# thermochemistry - energy and enthalpy of different substances in water

I conducted an experiment in which I added Sodium Nitrate, Potassium Nitrate, Potassium Chloride, and Sodium Hydroxide - all separately into water - then measured the temperature change of each. The results were endothermic reactions for the first three reactions, and it was exothermic for Sodium Hydroxide. (sulfuric acid was used as a catalyst for the exothermic reaction).

Information that I have: Mass/volume for each substance, Initial Temperature, and Final Temperature.

Now I want to find the q (energy) for each solution, the enthalpy change for each solution, and the enthalpy change for the reaction.
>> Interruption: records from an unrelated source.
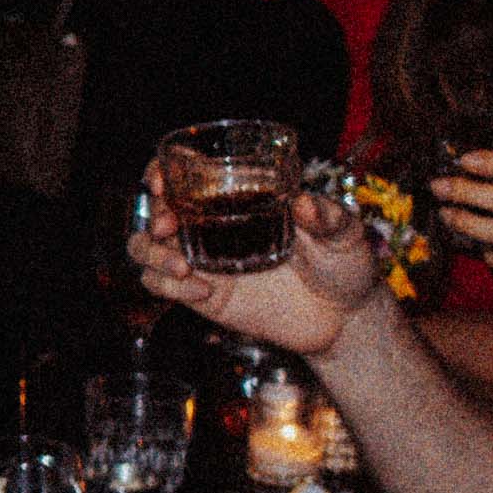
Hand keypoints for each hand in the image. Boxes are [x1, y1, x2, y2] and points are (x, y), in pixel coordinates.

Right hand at [127, 171, 383, 358]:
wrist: (346, 321)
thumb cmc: (347, 267)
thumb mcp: (345, 235)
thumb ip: (329, 217)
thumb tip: (303, 203)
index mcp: (242, 200)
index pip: (187, 176)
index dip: (162, 171)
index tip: (160, 181)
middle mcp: (215, 226)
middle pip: (156, 209)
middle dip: (151, 214)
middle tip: (166, 226)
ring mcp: (206, 260)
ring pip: (146, 248)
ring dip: (150, 253)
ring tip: (181, 267)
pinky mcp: (205, 296)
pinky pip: (163, 286)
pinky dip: (168, 286)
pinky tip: (202, 291)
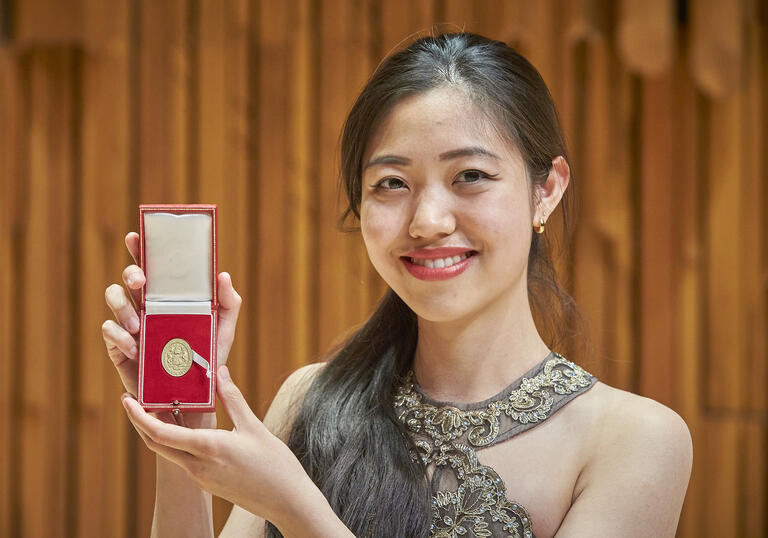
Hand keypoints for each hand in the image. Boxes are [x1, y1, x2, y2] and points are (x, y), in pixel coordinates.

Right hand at [102, 231, 242, 427]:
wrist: (190, 398)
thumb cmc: (206, 360)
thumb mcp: (223, 330)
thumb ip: (228, 303)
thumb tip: (222, 275)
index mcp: (168, 297)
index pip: (153, 266)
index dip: (141, 248)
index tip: (136, 236)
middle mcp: (146, 306)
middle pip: (128, 278)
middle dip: (130, 273)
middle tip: (141, 281)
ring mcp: (131, 325)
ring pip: (113, 299)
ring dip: (122, 306)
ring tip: (139, 325)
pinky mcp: (120, 347)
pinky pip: (109, 331)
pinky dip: (119, 335)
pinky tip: (135, 347)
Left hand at [120, 365, 314, 527]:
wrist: (286, 501)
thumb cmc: (275, 465)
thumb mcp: (254, 426)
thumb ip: (232, 398)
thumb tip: (219, 371)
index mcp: (207, 448)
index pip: (160, 433)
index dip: (138, 416)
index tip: (127, 399)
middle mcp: (198, 466)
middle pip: (156, 444)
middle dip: (139, 422)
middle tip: (132, 400)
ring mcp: (201, 477)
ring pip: (169, 452)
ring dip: (158, 432)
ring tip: (157, 408)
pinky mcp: (207, 483)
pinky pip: (183, 459)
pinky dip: (176, 442)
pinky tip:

I'm thinking I can use the heat capacity of water (4.18 J/gK) to calculate, however, I'm not sure.

• What relationships (mathematical equations) are you familiar with that relate heat (q) and the heat capacity of water or a solute in water? – bobthechemist Nov 6 '13 at 20:25
• I am familiar with q= mct , -q reactants = q surroundings , Hess's Law ... Grade 12 chemistry level. – Ds.109 Nov 7 '13 at 3:14
• Yes. The water is absorbing the heat from the reaction, so 4.18 J/g is the appropriate value for c to use. I presume you also know the mass of water used so you can use $q=mc \Delta T$ – bobthechemist Nov 7 '13 at 3:39

Assuming that the heat capacity of the system is constant, you could use the temperature differences you measured and calculate the enthalpy change: $\Delta H = C_P\Delta T$. At constant pressure (which you presumably have), the enthalpy change is equal to the heat entering or leaving the system, i.e. $q=\Delta H$.